UCL Slade BA Fine Art Summer Show
By ucyondr, on 10 June 2011
“I have been at Slade for two years now, and my personal experience of the show was many-layered. On the one hand, I was viewing the work of friends and fellow students with whom I had regularly exchanged opinions and criticism in seminars over several years,” reports UCL Slade school student and artist Tom Rees on the UCL Slade BA Fine Art Summer Show.
Some of the work I had seen before, having experienced it first during the weekly ‘crits’ that form the backbone of students’ shared development at the Slade. Seeing this work fixed or projected within what is normally studio space, the sensation was of a door having shut between us: I was now more a viewer than a participant. I felt this while watching Tom Clark’s ‘White Paper’, a video piece which evoked something between a child’s first impressions of the world, and a graduating artist conscious of the expectations upon him.
Images of a pair of hands drawing with coloured pastels developed into a sequence where the artist enacted a strange, child-like embrace with one of the Portico’s pillars. Large text overlaid the images, at first matter-of-factly spelling out ‘hands/ face/ jumper’ etc. as they appeared in shot, and then elaborating new, sometimes comic meanings to the images beneath. This was a good strategy to deepen the layers of meaning in a medium that is sometimes criticised for a lack of depth. The text also suggested a deadpan reply to the obligatory enquiry of some -“So what is it?” – when faced with work which is not immediately graspable.
Expecting a spectacle
The world of art students perused and picked up by art dealers such as Charles Saatchi at degree shows of the 1990s is now more of a memory than a reality, but selling your artist-self alongside the work is one aspect of an art market that awaits outside the art-college ‘womb’. Contact cards, prices and CVs – I spotted students quickly passing an eye over each others’ credentials – all make their yearly appearance within the college’s studios before being quietly removed. These trappings go alongside the expectation of some kind of spectacle – a difficult one if your work isn’t loud or monumental.

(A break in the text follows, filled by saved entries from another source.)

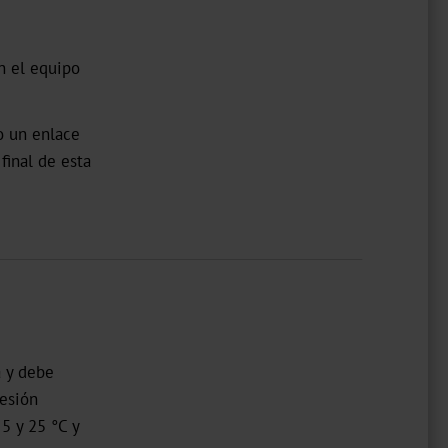
n el equipo
o un enlace
final de esta
a y debe
resión
5 y 25 °C y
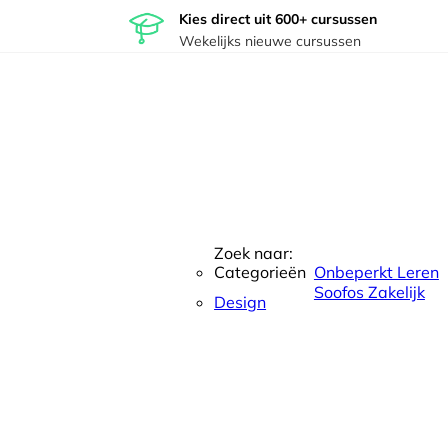
Kies direct uit 600+ cursussen
Wekelijks nieuwe cursussen
Zoek naar:
Categorieën
Onbeperkt Leren
Soofos Zakelijk
Design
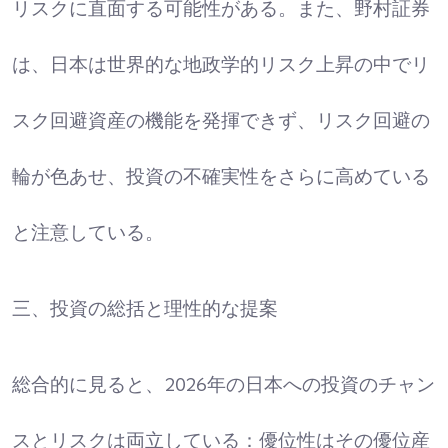
リスクに直面する可能性がある。また、野村証券
は、日本は世界的な地政学的リスク上昇の中でリ
スク回避資産の機能を発揮できず、リスク回避の
輪が色あせ、投資の不確実性をさらに高めている
と注意している。
三、投資の総括と理性的な提案
総合的に見ると、2026年の日本への投資のチャン
スとリスクは両立している：優位性はその優位産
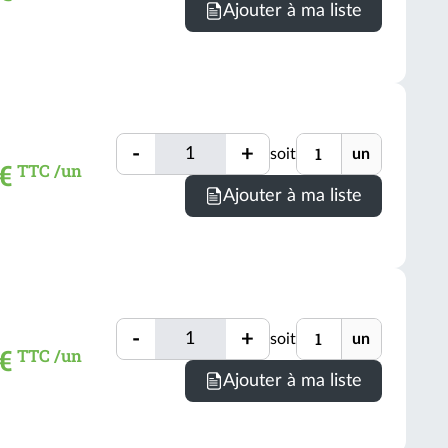
Ajouter à ma liste
Quantité
Unité
-
+
soit
un
Quantité
 €
TTC /un
Ajouter à ma liste
Quantité
Unité
-
+
soit
un
Quantité
 €
TTC /un
Ajouter à ma liste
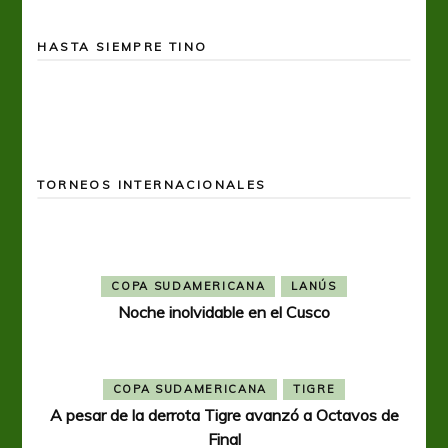
HASTA SIEMPRE TINO
TORNEOS INTERNACIONALES
COPA SUDAMERICANA
LANÚS
Noche inolvidable en el Cusco
COPA SUDAMERICANA
TIGRE
A pesar de la derrota Tigre avanzó a Octavos de
Final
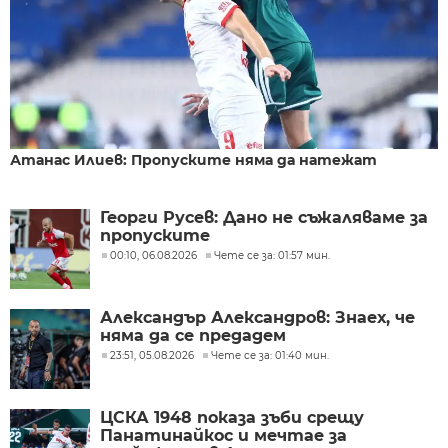
Атанас Илиев: Пропуските няма да натежат
Георги Русев: Дано не съжаляваме за
пропуските
00:10, 06.08.2026
Чете се за: 01:57 мин.
Александър Александров: Знаех, че
няма да се предадем
23:51, 05.08.2026
Чете се за: 01:40 мин.
ЦСКА 1948 показа зъби срещу
Панатинайкос и мечтае за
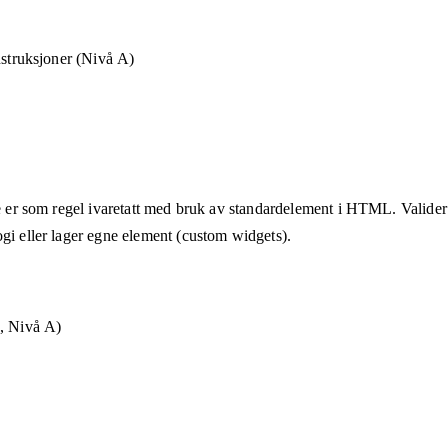
nstruksjoner (Nivå A)
te er som regel ivaretatt med bruk av standardelement i HTML. Valider a
ogi eller lager egne element (custom widgets).
g, Nivå A)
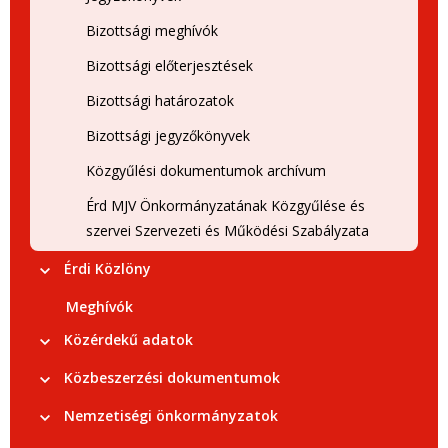
Bizottsági meghívók
Bizottsági előterjesztések
Bizottsági határozatok
Bizottsági jegyzőkönyvek
Közgyűlési dokumentumok archívum
Érd MJV Önkormányzatának Közgyűlése és
szervei Szervezeti és Működési Szabályzata
Érdi Közlöny
Meghívók
Közérdekű adatok
Közbeszerzési dokumentumok
Nemzetiségi önkormányzatok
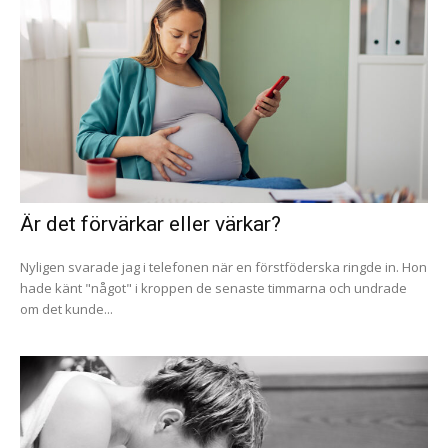
Är det förvärkar eller värkar?
Nyligen svarade jag i telefonen när en förstföderska ringde in. Hon
hade känt "något" i kroppen de senaste timmarna och undrade
om det kunde...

Degree-showers adopt different strategies to variously and often simultaneously sidestep, parody or accept these norms. Kitty Clark’s ‘Behind us lies the splendour of a lost civilisation’, incorporated a daily confetti drop, and John Shevlin periodically raised and brought down again a large cloth monument as part of his work. Both provided a humorous display for those expecting a grand spectacle.

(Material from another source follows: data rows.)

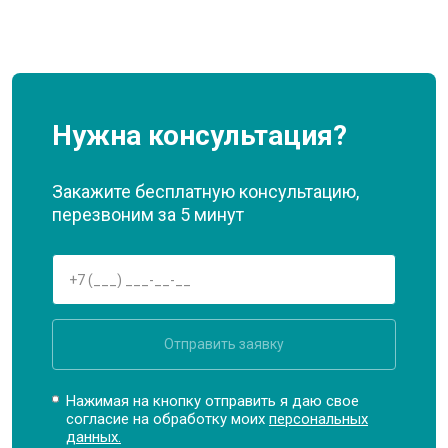
Нужна консультация?
Закажите бесплатную консультацию,
перезвоним за 5 минут
Отправить заявку
Нажимая на кнопку отправить я даю свое
согласие на обработку моих
персональных
данных.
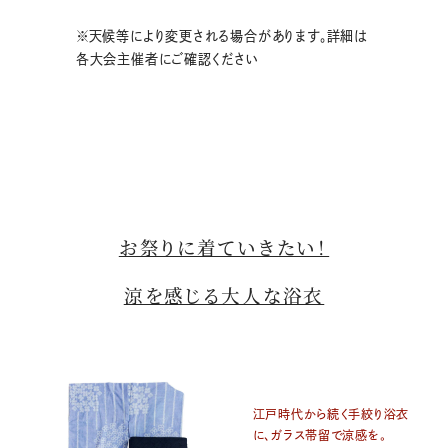
※天候等により変更される場合があります。詳細は
各大会主催者にご確認ください
お祭りに着ていきたい！
涼を感じる大人な浴衣
江戸時代から続く手絞り浴衣
に、ガラス帯留で涼感を。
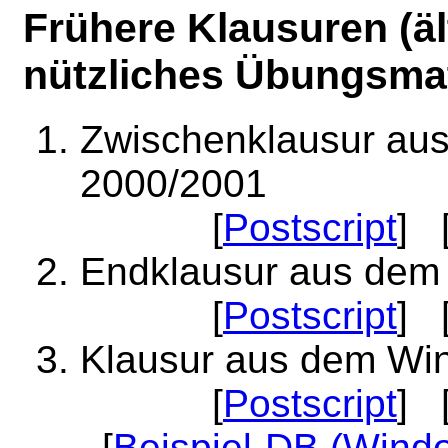
Frühere Klausuren (äl
nützliches Übungsmat
Zwischenklausur au
2000/2001
[
Postscript
] 
Endklausur aus dem
[
Postscript
] 
Klausur aus dem Wi
[
Postscript
] 
[
Beispiel-DB (Wind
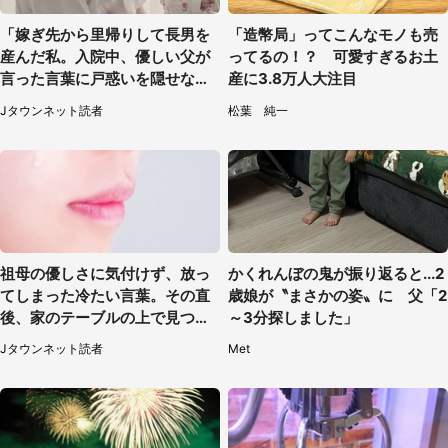
「嫁ぎ先から里帰りして長男を
「造幣局」ってこんなモノも売
産んだ私。入院中、優しい父が
ってるの！？ 可愛すぎるお土
言った言葉に戸惑いを隠せな
産に3.8万人大注目
い」（兵庫県・50代女性）
Jタウンネット読者
松葉 純一
祖母の優しさに気付けず、放っ
かくれんぼの鬼が振り返ると...2
てしまった冷たい言葉。その直
歳娘が〝まさかの姿〟に 父「2
後、家のテーブルの上で見つけ
～3分探しました」
たものは（福岡県・30代女性）
Jタウンネット読者
Met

Individual voices, collaborative voices
The most striking aspect of the show, however, was the extent to which fellow students had sensitively negotiated their works and the space between them to create rooms which credited the individual personalities, while generating new, collaborative voices. This was perhaps clearest in the room showing the work of Cyrus Shroff, Anna Hodgson and Eleanor Wright, from the Painting, Media and Sculpture departments respectively. Art education models nowadays differ between colleges on whether departments are divided up by medium, or whether to do away with such formal distinctions all together. Here was an example of distinct disciplines talking to one another sensitively, echoing the attitude of ex-tutor Phyllida Barlow that the “cusp between disciplines” is “most interesting place to be”.